START RECORDED DATA

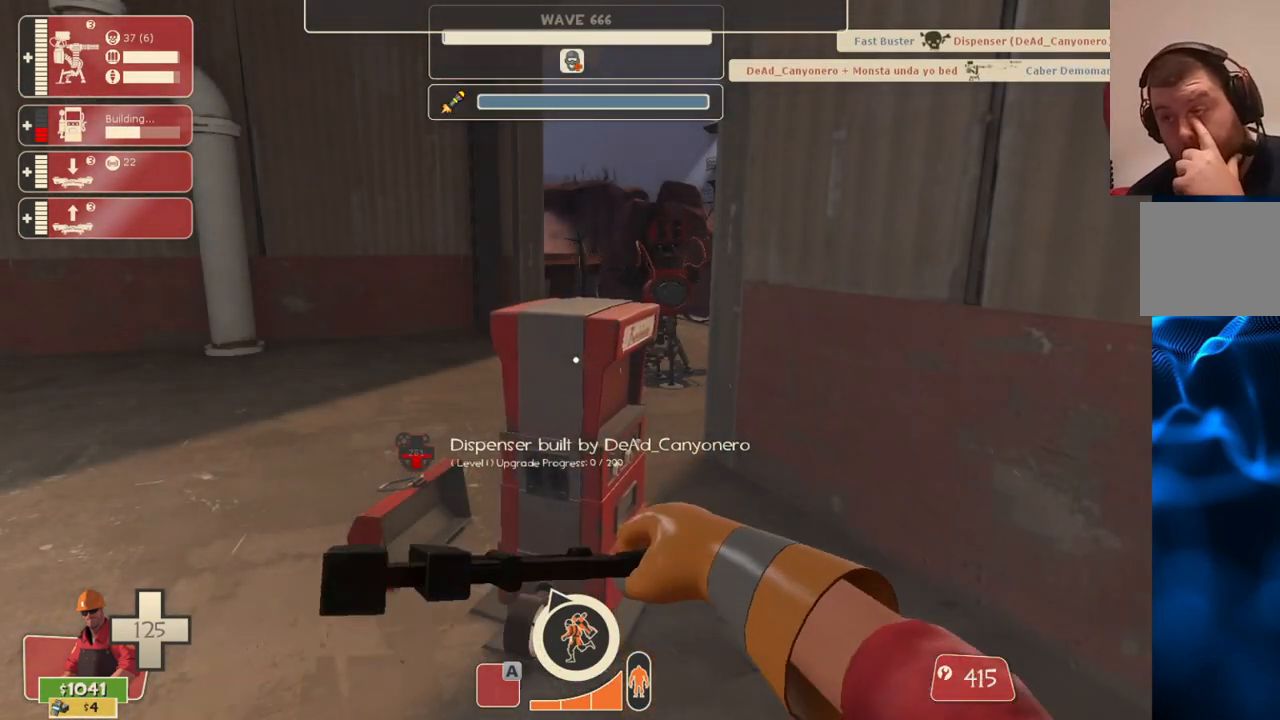
{"buttons": ["R2"], "left_stick": "center", "right_stick": "center", "events": []}
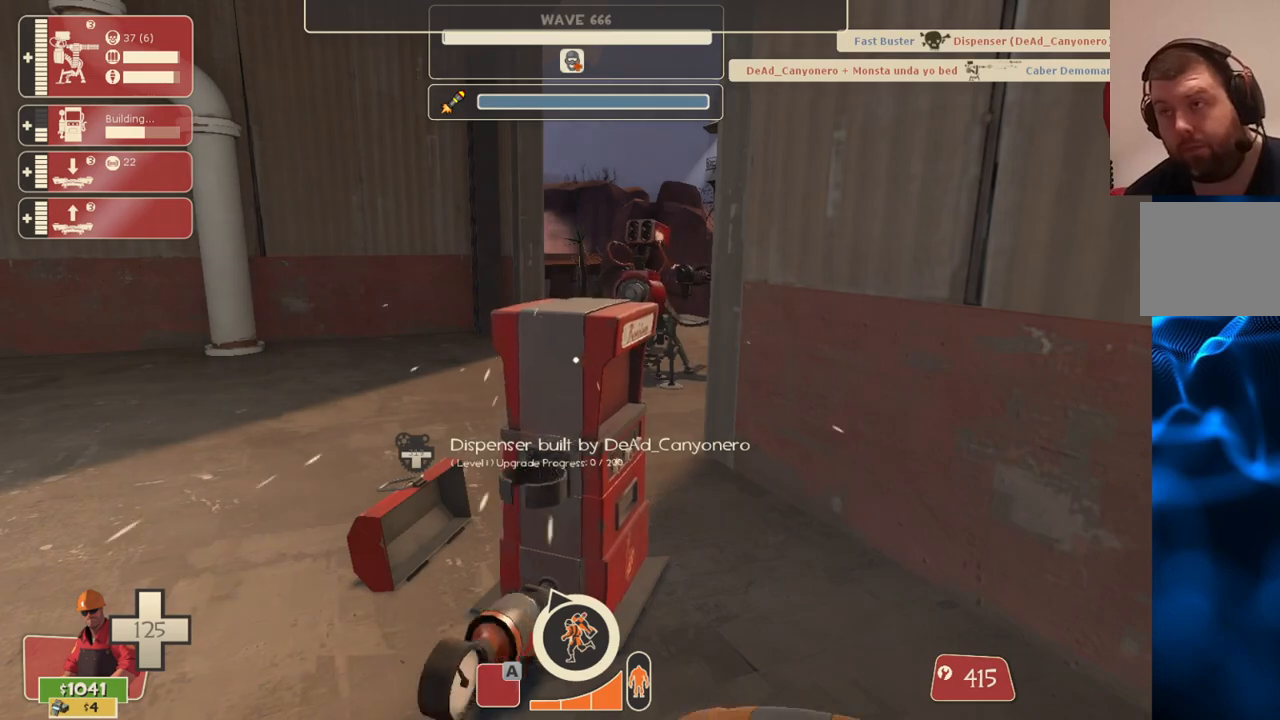
{"buttons": ["R2"], "left_stick": "center", "right_stick": "center", "events": []}
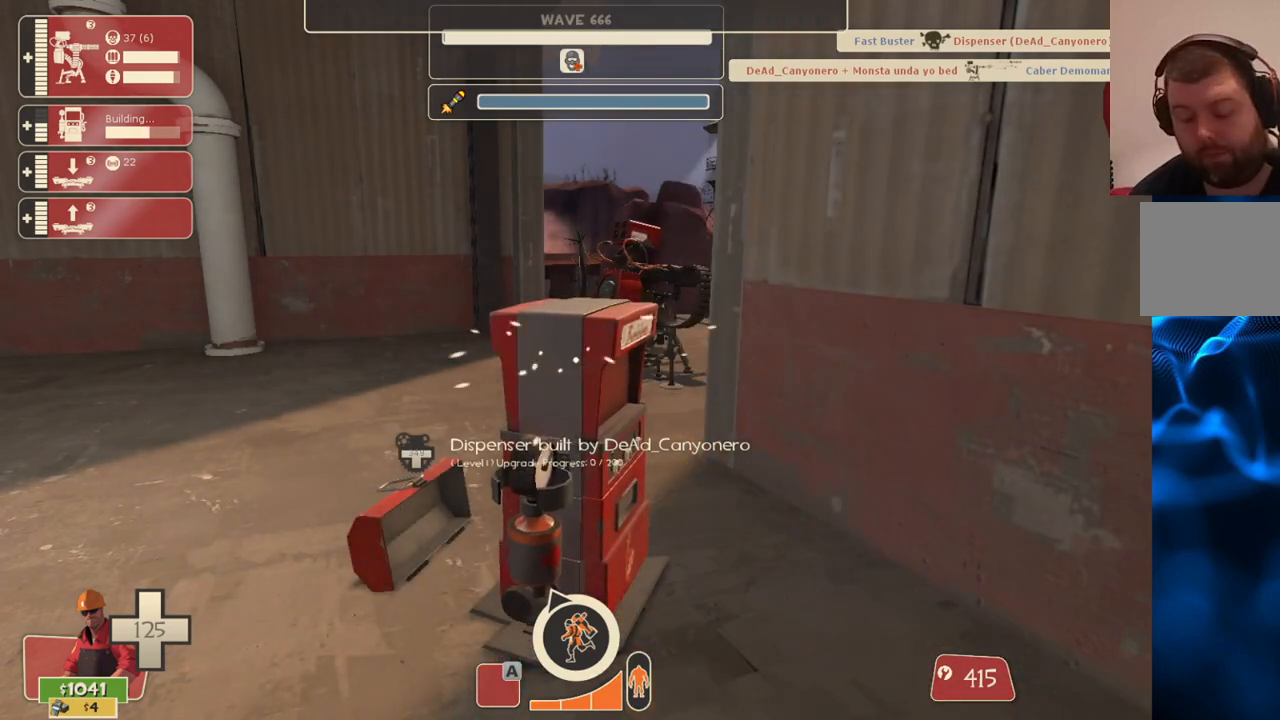
{"buttons": ["R2"], "left_stick": "center", "right_stick": "center", "events": []}
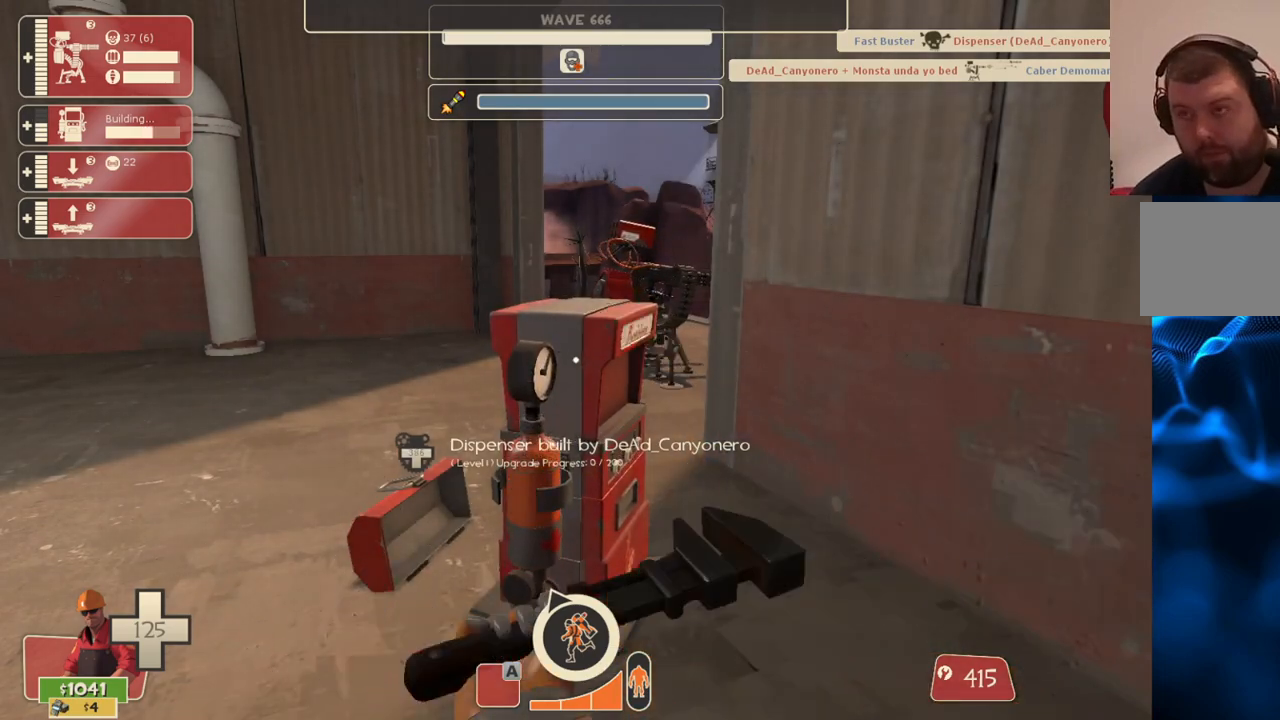
{"buttons": ["R2"], "left_stick": "center", "right_stick": "center", "events": []}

END RECORDED DATA

After removing the pictures, transcribe the listing above exactly.

ANSWER TO THIS EXERCISE ->
{"buttons": ["R2"], "left_stick": "center", "right_stick": "center", "events": []}
{"buttons": ["R2"], "left_stick": "center", "right_stick": "center", "events": []}
{"buttons": ["R2"], "left_stick": "center", "right_stick": "center", "events": []}
{"buttons": ["R2"], "left_stick": "center", "right_stick": "center", "events": []}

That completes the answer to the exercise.